Born 1944 • Died August 30, 2012

By Tom Daubert

Richard Giles Flor, of Miles City, Montana, a Vietnam vet and loving husband and father, became a martyr to the cause of cannabis patients’ rights Aug. 30, 2012 at the age of 68. In the eyes of his friends and colleagues, he was functionally murdered by the federal government’s draconian enforcement of prohibition.

Flor died in federal custody, while in the process of being transferred to the federal medical facility to which a judge had sentenced him some six months earlier. He had languished instead in a private state prison, receiving none of the vital healthcare treatment he needed. The same judge had refused to release him temporarily, finding that the situation, while “regrettable,” didn’t legally justify compassion.

Flor had produced quality medical marijuana for suffering patients for more than six years under the watchful and evidently approving eye of state and local law enforcement officials. That came to an abrupt end when his home was among 26 Montana locations the DEA raided in mid-March 2011.

Flor participated actively in the state’s 2004 ballot issue campaign to legalize medical marijuana, providing his home as a location for filming patient interviews that were used in successful television and radio advertisements. Once the law went into effect, Flor became the state’s first registered caregiver, and served patients who came to revere him not only for his friendship, kindness and compassion, but for the quality of the medicine he grew. Over the years, as the number of patients he served increase, Flor’s outdoor garden came to consume most of his backyard.

His activities were well-known in the community of Miles City, a small ranching and railroad town of only 8,500. He had been born and raised there, lived most of his life there, and a deputy sheriff lived across the alley from his garden. Several times over the years the Eastern Montana Drug Task Force had visited to count his plants and check his paperwork, always finding his operation acceptable under the law.

In April 2009, Flor became a founding partner in Montana Cannabis, which grew to serve hundreds of patients statewide and actively sought to model how the law’s provisions could be fulfilled as well as more effectively regulated. Flor ran the eastern Montana portion of the operation with the help of his wife, Sherry, and son, Justin. The company also had offices in Billings and Missoula, and was headquartered in a 10,000- square-foot greenhouse outside Helena, the state’s capital. The greenhouse regularly hosted tours for community leaders, state legislators and law enforcement officials, all of whom approved.

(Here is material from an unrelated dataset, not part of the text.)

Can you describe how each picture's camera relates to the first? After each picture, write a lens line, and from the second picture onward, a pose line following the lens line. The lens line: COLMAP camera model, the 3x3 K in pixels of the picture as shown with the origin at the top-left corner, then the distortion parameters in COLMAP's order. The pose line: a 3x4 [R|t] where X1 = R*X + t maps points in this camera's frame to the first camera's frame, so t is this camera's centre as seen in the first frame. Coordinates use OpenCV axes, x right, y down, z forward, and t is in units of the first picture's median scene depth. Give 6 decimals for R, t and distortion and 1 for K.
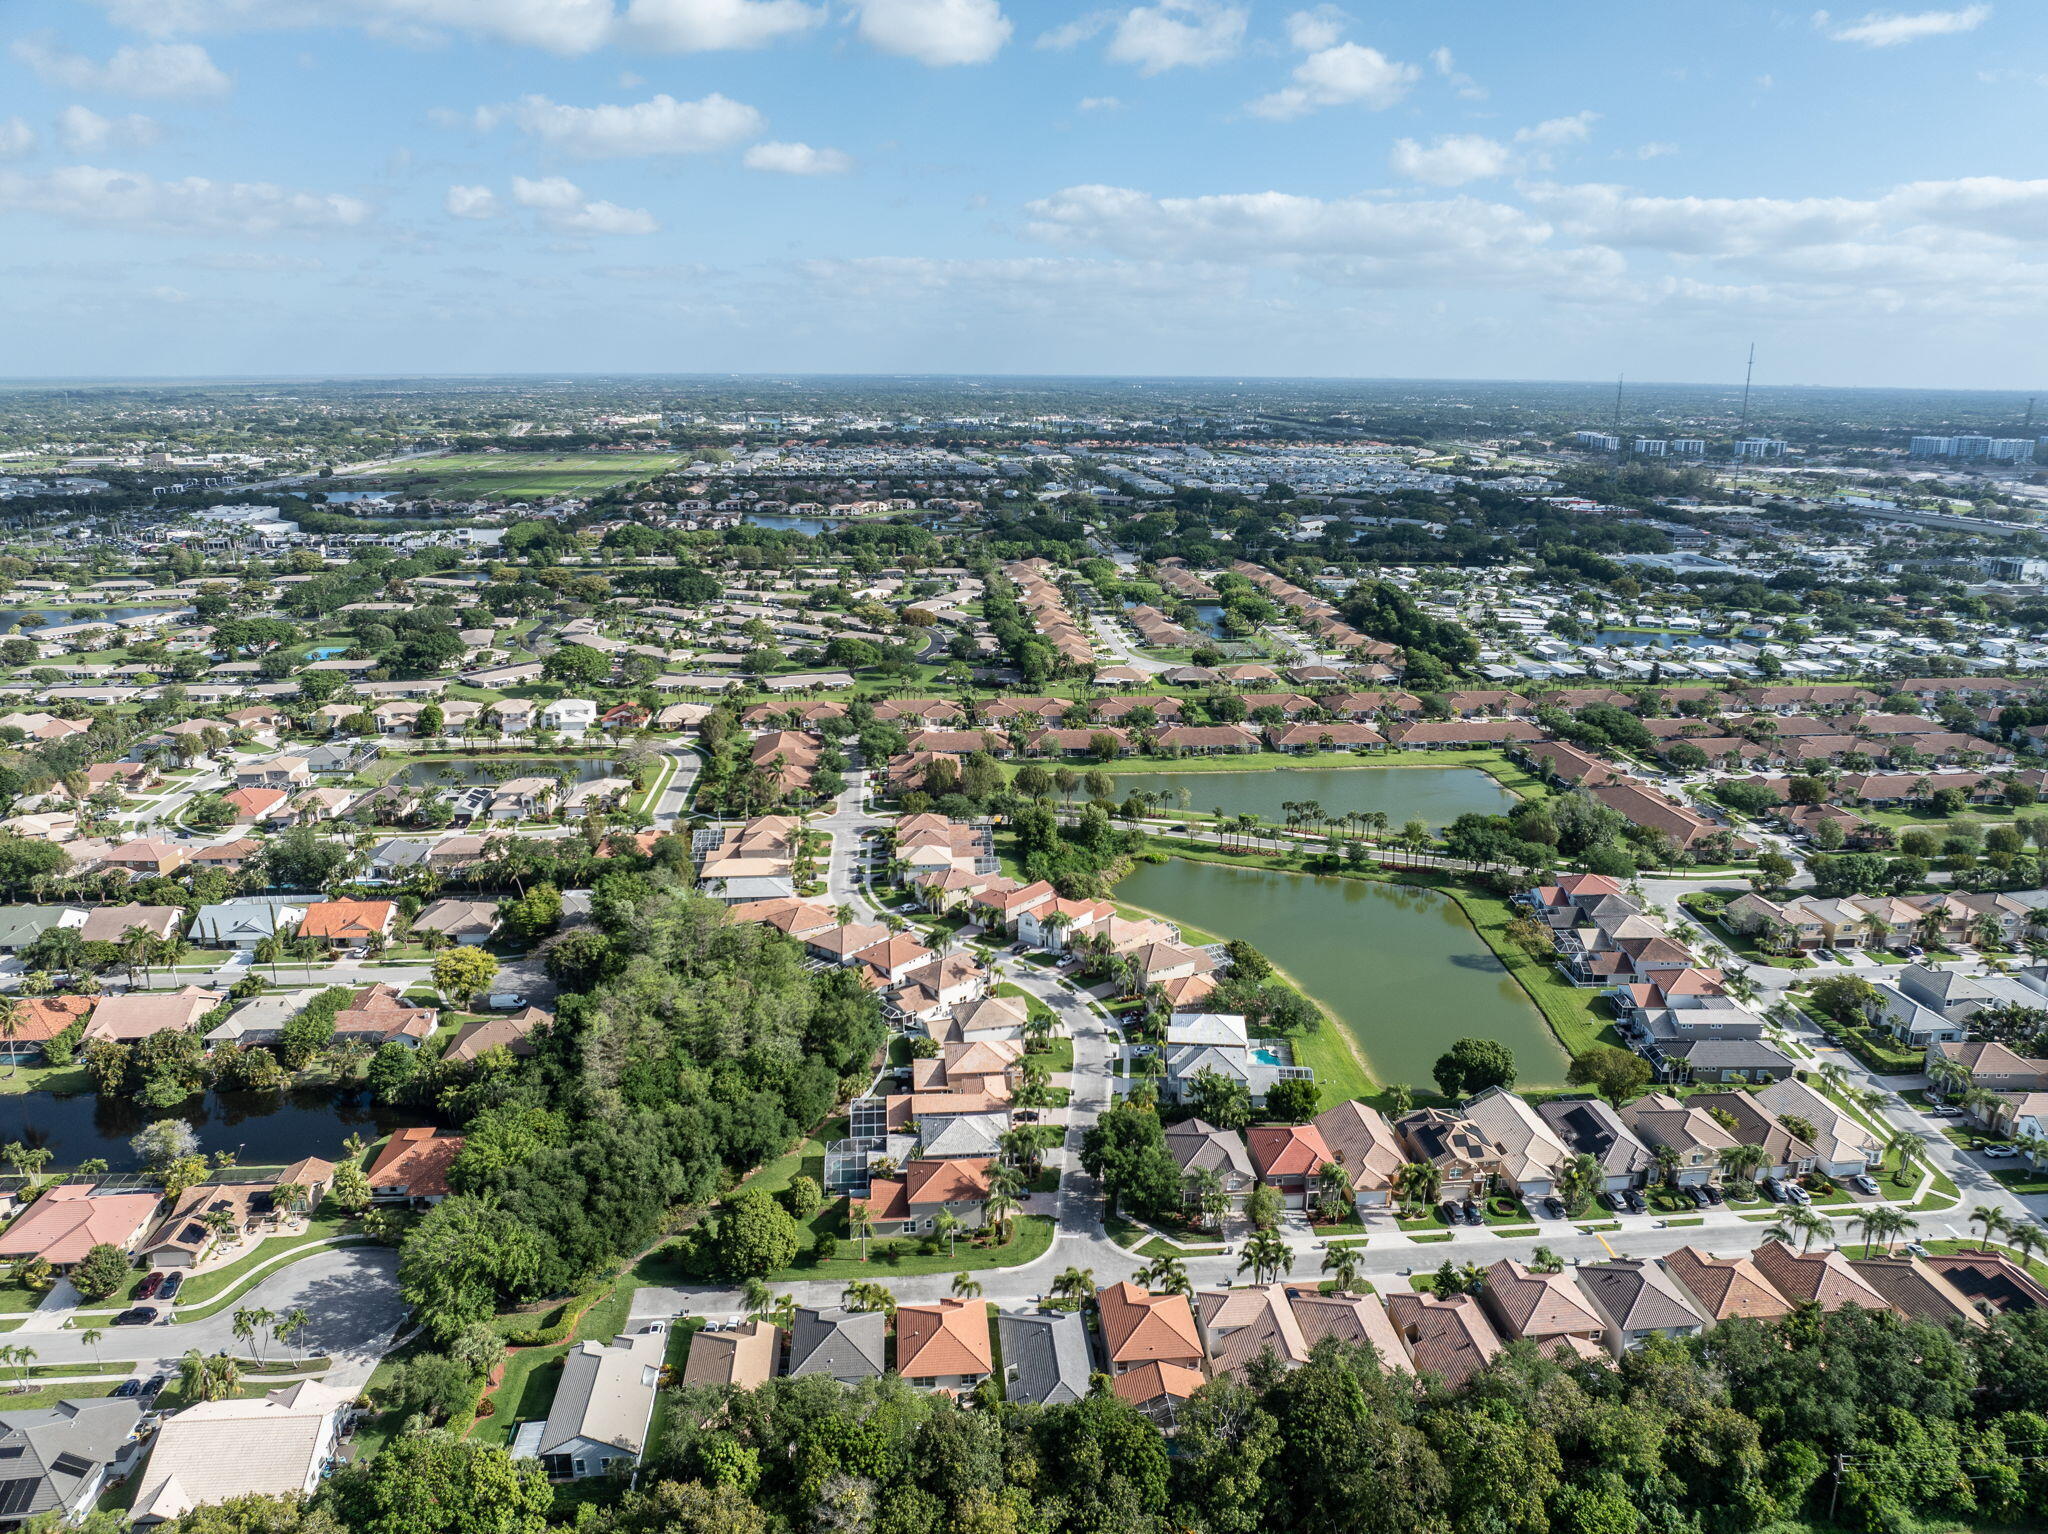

Initially, the Flors were charged with multiple federal drug offenses, including conspiracy, trafficking, money-laundering and weapons, carrying combined mandatory minimum penalties of many decades. Ultimately, they pled guilty to “operating a premises,” which carries no mandatory sentence other than probation. Hoping for a merciful sentence of home arrest or less, Flor was instead sentenced to spend five years in a federal medical facility, given his serious ailments, which included diabetes and a heart condition. His son Justin was sentenced to five years in a federal prison and wife Sherry to two years.

Flor’s already poor health began declining precipitously the moment he was arrested. A few months later, minor dementia began, which the government later found compromised his ability to participate in his own defense. State prison provided none of the healthcare he needed. When he fell and broke ribs and other bones, he pled for relief but only received a small monthly ration of ibuprofen.

As he was finally being transferred to a federal medical facility, he suffered two heart attacks and was put on life support. On the recommendation of the treating physician, his daughter, Kristin, made the call to terminate support. Twenty minutes after Flor died, federal marshals unlocked the shackles on his ankles, placed there despite the fact that Flor had long before lost the ability even to walk.

Flor will be remembered by those who grew up with him for his kindness, sense of humor and love of dancing. Those who knew him in his later years remember his kindness and great sense of humor and compassion and for his love for — and devotion to — family, especially Sherry.

Everyone who knew him loved him. Memorial services will be held for Flor once Sherry is released from prison, expected by July 2014.